Affitti sempre più cari per le famiglie italiane

05/04/2007
    giovedì 5 aprile 2007

      Pagina 29 – Economia

      INDAGINE DI CENSIS, SUNIA E CGIL SUL PERIODO 1999/2006

      Affitti sempre più cari
      Per le famiglie italiane
      aumenti sino al 128%

        FABIO POZZO
        TORINO

          Il caro affitto galoppa e per gli inquilini (una minoranza rispetto ai proprietari), soprattutto per quelli – e sono tanti – che fanno fatica a fare i conti a fine mese, va sempre peggio. I canoni, dal 1999 ad oggi, sono saliti in media del 106,9%, con una punta del 112,4% nelle città con più di 250 mila abitanti, dove si registrano anche picchi del 128,1%.

            Il quadro emerge da un’indagine sulle famiglie in affitto (un campione di 5 mila) realizzata da Censis, Sunia e Cgil. Dallo studio si evince, anzitutto, che gli affittuari in Italia sono 4,180 milioni, valore che è pari al 18,7% delle case occupate (il 20,3% nel 2004) e che piazza il nostro Paese al quintultimo posto in Europa, dove la percentuale di famiglie in affitto supera i 40 punti (57,4% in Germania). Siamo però ai primi posti, per inquilini a basso reddito (terzi, con il 30%).
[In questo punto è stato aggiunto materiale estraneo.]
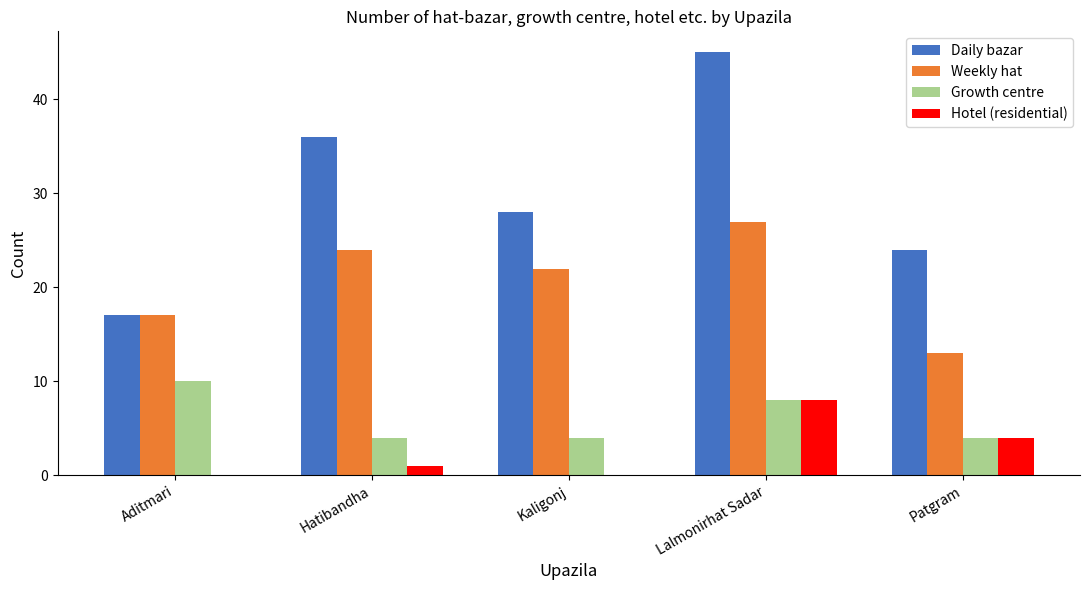

The Hotel (residential) series shows 4 at Patgram. True or false?

True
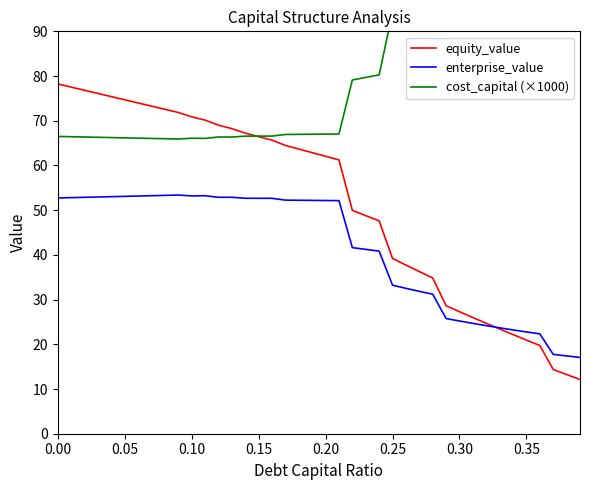

How many lines are shown in the chart?

3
              Veniamo alla crescita dei prezzi. Tra il 1999 e il 2002 c’è stata un’impennata dei canoni del 62%, dal 2003 al 2006 del 18,6% nelle grandi città e del 13,4 nei centri più piccoli. Una tendenza che ha portato ad incrementi sull’intero periodo nei grandi agglomerati urbani del 128,1% al Centro (dove i canoni sono continuati a salire in misura rilevante anche negli ultimi quattro anni), 110% al Nord e 106,1% al Sud, per una media del 112,4%; nei centri tra 100 e 250 mila abitanti rispettivamente del 107,3%, 100,7%, 105,7% e 103,3%.

                Guardando ancora all’Ue, si vede che gli affitti delle città italiane del Centro-Nord sono in linea con quelli delle grandi metropoli europee, o anche superiori. Per 100 metri quadrati si pagano mediamente 1600 euro al mese a Milano e a Roma: come a Madrid, più di Barcellona, Monaco di Baviera, Vienna, Berlino, Francoforte; meno di Londra (4000) e Parigi (1900).

                  Il canone medio versato dalle famiglie italiane a proprietari privati è di 440 euro (nel 2003 era di 387), con variazioni che vanno dai 580 euro del Centro ai 426 del Nordovest, dai 454 del Nordest ai 376 del Sud. Percentuali che aumentano ancora nelle grandi città (600 euro) e per locazioni di durata inferiore ai cinque anni (635).

                    Chi sono gli inquilini? Il 76,4% ha un reddito inferiore ai 20 mila euro annui, fascia che si amplia nei centri maggiori, dove i prezzi d’acquisto sono alle stelle e dove l’affitto si «brucia» sino a tre quarti del reddito familiare. Che faranno? Il 45,2% degli affittuari intervistati da Censis non è soddisfatto della propria casa e vorrebbe cambiarla. L’11,5% pensa di acquistarne una, il 66% dice che non può permettersi di comprare e il 12,5% la cambierà suo malgrado causa sfratto.